Outline records
— begin —

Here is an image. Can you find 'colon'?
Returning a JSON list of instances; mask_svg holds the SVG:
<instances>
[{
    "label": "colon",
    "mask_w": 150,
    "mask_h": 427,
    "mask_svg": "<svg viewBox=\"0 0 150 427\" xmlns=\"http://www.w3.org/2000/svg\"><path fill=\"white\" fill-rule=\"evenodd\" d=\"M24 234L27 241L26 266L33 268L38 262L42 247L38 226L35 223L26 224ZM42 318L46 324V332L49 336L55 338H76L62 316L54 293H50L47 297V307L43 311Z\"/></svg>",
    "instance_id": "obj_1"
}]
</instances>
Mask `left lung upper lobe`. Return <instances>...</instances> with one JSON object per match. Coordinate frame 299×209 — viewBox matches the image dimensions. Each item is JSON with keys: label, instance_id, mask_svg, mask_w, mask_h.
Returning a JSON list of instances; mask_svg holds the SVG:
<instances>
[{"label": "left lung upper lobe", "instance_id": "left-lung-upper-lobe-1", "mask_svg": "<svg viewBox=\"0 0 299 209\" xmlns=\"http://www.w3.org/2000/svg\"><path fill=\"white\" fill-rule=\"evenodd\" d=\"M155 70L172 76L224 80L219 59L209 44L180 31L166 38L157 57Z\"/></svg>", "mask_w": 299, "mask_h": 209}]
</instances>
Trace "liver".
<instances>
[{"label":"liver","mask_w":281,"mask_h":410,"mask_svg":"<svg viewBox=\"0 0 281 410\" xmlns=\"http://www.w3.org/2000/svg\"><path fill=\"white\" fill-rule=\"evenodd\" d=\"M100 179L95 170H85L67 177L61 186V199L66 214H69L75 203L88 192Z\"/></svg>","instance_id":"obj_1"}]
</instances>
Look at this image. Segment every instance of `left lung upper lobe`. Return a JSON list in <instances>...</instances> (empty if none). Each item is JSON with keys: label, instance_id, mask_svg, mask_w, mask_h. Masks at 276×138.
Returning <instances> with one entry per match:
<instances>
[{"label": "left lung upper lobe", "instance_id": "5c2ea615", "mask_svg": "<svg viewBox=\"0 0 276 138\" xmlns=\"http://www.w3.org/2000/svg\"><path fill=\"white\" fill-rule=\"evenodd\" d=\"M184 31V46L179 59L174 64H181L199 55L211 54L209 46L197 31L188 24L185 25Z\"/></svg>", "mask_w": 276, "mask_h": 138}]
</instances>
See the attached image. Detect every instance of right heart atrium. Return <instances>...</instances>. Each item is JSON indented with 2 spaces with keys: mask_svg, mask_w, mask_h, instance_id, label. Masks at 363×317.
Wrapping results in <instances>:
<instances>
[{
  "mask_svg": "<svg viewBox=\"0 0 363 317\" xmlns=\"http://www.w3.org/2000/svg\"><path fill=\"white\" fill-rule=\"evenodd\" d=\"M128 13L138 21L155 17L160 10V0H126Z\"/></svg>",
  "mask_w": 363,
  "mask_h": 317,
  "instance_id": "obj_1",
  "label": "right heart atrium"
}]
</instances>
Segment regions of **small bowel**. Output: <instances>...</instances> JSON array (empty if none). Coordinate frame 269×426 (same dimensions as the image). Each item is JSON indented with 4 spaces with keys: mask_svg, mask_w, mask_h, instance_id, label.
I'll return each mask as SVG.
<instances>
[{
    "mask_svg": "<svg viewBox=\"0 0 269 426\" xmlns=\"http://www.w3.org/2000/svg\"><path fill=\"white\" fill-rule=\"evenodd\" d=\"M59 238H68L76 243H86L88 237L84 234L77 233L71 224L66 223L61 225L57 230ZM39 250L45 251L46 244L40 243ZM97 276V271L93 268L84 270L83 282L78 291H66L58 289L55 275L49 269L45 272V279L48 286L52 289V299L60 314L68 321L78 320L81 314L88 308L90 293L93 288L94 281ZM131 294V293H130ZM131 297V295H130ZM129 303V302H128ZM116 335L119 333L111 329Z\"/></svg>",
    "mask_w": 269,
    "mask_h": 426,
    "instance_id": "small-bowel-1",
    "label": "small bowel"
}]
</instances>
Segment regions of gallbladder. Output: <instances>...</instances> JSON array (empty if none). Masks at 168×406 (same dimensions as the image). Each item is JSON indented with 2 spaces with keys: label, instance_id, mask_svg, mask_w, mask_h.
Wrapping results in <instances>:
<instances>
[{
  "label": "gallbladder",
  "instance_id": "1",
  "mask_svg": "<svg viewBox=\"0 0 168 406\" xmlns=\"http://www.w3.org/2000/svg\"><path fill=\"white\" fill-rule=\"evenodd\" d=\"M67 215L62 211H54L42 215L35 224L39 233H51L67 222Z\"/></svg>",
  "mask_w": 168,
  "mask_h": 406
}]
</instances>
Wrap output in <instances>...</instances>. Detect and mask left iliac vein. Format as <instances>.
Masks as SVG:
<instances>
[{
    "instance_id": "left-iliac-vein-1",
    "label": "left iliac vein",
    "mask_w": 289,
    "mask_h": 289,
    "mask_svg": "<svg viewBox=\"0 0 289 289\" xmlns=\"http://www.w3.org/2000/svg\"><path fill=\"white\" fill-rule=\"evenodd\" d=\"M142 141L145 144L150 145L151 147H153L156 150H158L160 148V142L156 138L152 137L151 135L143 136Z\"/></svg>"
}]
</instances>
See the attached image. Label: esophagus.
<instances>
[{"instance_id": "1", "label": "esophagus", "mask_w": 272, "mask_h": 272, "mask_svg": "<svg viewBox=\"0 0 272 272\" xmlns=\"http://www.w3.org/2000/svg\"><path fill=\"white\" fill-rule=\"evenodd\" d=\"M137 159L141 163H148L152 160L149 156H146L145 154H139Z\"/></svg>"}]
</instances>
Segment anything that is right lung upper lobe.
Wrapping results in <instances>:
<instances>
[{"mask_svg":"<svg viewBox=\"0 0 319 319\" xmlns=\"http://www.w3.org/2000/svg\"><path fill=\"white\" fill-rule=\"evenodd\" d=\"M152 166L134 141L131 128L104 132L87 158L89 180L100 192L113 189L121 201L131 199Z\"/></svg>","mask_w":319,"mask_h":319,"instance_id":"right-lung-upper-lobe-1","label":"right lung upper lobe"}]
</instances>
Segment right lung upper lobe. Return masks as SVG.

— end —

EXERCISE DIRECTIONS =>
Rewrite the lines above as a numbered list, skipping any blank lines.

SOLUTION =>
1. Here is an image. Can you find 'colon'?
2. Returning a JSON list of instances; mask_svg holds the SVG:
3. <instances>
4. [{
5.     "label": "colon",
6.     "mask_w": 150,
7.     "mask_h": 427,
8.     "mask_svg": "<svg viewBox=\"0 0 150 427\" xmlns=\"http://www.w3.org/2000/svg\"><path fill=\"white\" fill-rule=\"evenodd\" d=\"M24 234L27 241L26 266L33 268L38 262L42 247L38 226L35 223L26 224ZM42 318L46 324V332L49 336L55 338H76L62 316L54 293H50L47 297V307L43 311Z\"/></svg>",
9.     "instance_id": "obj_1"
10. }]
11. </instances>
12. Mask `left lung upper lobe`. Return <instances>...</instances> with one JSON object per match. Coordinate frame 299×209 — viewBox matches the image dimensions. Each item is JSON with keys: label, instance_id, mask_svg, mask_w, mask_h.
13. Returning a JSON list of instances; mask_svg holds the SVG:
14. <instances>
15. [{"label": "left lung upper lobe", "instance_id": "left-lung-upper-lobe-1", "mask_svg": "<svg viewBox=\"0 0 299 209\" xmlns=\"http://www.w3.org/2000/svg\"><path fill=\"white\" fill-rule=\"evenodd\" d=\"M155 70L172 76L224 80L219 59L209 44L180 31L166 38L157 57Z\"/></svg>", "mask_w": 299, "mask_h": 209}]
16. </instances>
17. Trace "liver".
18. <instances>
19. [{"label":"liver","mask_w":281,"mask_h":410,"mask_svg":"<svg viewBox=\"0 0 281 410\" xmlns=\"http://www.w3.org/2000/svg\"><path fill=\"white\" fill-rule=\"evenodd\" d=\"M100 179L95 170H85L67 177L61 186V199L66 214H69L75 203L88 192Z\"/></svg>","instance_id":"obj_1"}]
20. </instances>
21. Look at this image. Segment every instance of `left lung upper lobe`. Return a JSON list in <instances>...</instances> (empty if none). Each item is JSON with keys: label, instance_id, mask_svg, mask_w, mask_h. Masks at 276×138.
22. Returning <instances> with one entry per match:
23. <instances>
24. [{"label": "left lung upper lobe", "instance_id": "5c2ea615", "mask_svg": "<svg viewBox=\"0 0 276 138\" xmlns=\"http://www.w3.org/2000/svg\"><path fill=\"white\" fill-rule=\"evenodd\" d=\"M184 31V46L179 59L174 64H181L199 55L211 54L209 46L197 31L188 24L185 25Z\"/></svg>", "mask_w": 276, "mask_h": 138}]
25. </instances>
26. See the attached image. Detect every instance of right heart atrium. Return <instances>...</instances>. Each item is JSON indented with 2 spaces with keys: mask_svg, mask_w, mask_h, instance_id, label. Masks at 363×317.
27. Wrapping results in <instances>:
28. <instances>
29. [{
30.   "mask_svg": "<svg viewBox=\"0 0 363 317\" xmlns=\"http://www.w3.org/2000/svg\"><path fill=\"white\" fill-rule=\"evenodd\" d=\"M128 13L138 21L155 17L160 10V0H126Z\"/></svg>",
31.   "mask_w": 363,
32.   "mask_h": 317,
33.   "instance_id": "obj_1",
34.   "label": "right heart atrium"
35. }]
36. </instances>
37. Segment regions of **small bowel**. Output: <instances>...</instances> JSON array (empty if none). Coordinate frame 269×426 (same dimensions as the image). Each item is JSON indented with 4 spaces with keys: mask_svg, mask_w, mask_h, instance_id, label.
38. I'll return each mask as SVG.
39. <instances>
40. [{
41.     "mask_svg": "<svg viewBox=\"0 0 269 426\" xmlns=\"http://www.w3.org/2000/svg\"><path fill=\"white\" fill-rule=\"evenodd\" d=\"M59 238H68L76 243H86L88 237L84 234L77 233L71 224L66 223L61 225L57 230ZM39 250L45 251L46 244L40 243ZM97 276V271L93 268L84 270L83 282L78 291H66L58 289L55 275L49 269L45 272V279L48 286L52 289V299L60 314L68 321L78 320L81 314L88 308L90 293L93 288L94 281ZM131 294V293H130ZM131 297V295H130ZM129 303V302H128ZM116 335L119 333L111 329Z\"/></svg>",
42.     "mask_w": 269,
43.     "mask_h": 426,
44.     "instance_id": "small-bowel-1",
45.     "label": "small bowel"
46. }]
47. </instances>
48. Segment regions of gallbladder. Output: <instances>...</instances> JSON array (empty if none). Masks at 168×406 (same dimensions as the image). Each item is JSON indented with 2 spaces with keys: label, instance_id, mask_svg, mask_w, mask_h.
49. Wrapping results in <instances>:
50. <instances>
51. [{
52.   "label": "gallbladder",
53.   "instance_id": "1",
54.   "mask_svg": "<svg viewBox=\"0 0 168 406\" xmlns=\"http://www.w3.org/2000/svg\"><path fill=\"white\" fill-rule=\"evenodd\" d=\"M67 215L62 211H54L42 215L35 224L39 233H51L67 222Z\"/></svg>",
55.   "mask_w": 168,
56.   "mask_h": 406
57. }]
58. </instances>
59. Wrap output in <instances>...</instances>. Detect and mask left iliac vein. Format as <instances>.
60. Masks as SVG:
61. <instances>
62. [{
63.     "instance_id": "left-iliac-vein-1",
64.     "label": "left iliac vein",
65.     "mask_w": 289,
66.     "mask_h": 289,
67.     "mask_svg": "<svg viewBox=\"0 0 289 289\" xmlns=\"http://www.w3.org/2000/svg\"><path fill=\"white\" fill-rule=\"evenodd\" d=\"M142 141L145 144L150 145L151 147H153L156 150H158L160 148V142L156 138L152 137L151 135L143 136Z\"/></svg>"
68. }]
69. </instances>
70. See the attached image. Label: esophagus.
71. <instances>
72. [{"instance_id": "1", "label": "esophagus", "mask_w": 272, "mask_h": 272, "mask_svg": "<svg viewBox=\"0 0 272 272\" xmlns=\"http://www.w3.org/2000/svg\"><path fill=\"white\" fill-rule=\"evenodd\" d=\"M137 159L141 163H148L152 160L149 156H146L145 154H139Z\"/></svg>"}]
73. </instances>
74. Segment anything that is right lung upper lobe.
75. Wrapping results in <instances>:
76. <instances>
77. [{"mask_svg":"<svg viewBox=\"0 0 319 319\" xmlns=\"http://www.w3.org/2000/svg\"><path fill=\"white\" fill-rule=\"evenodd\" d=\"M152 166L134 141L131 128L104 132L87 158L89 180L100 192L113 189L121 201L131 199Z\"/></svg>","mask_w":319,"mask_h":319,"instance_id":"right-lung-upper-lobe-1","label":"right lung upper lobe"}]
78. </instances>
79. Segment right lung upper lobe. Return masks as SVG.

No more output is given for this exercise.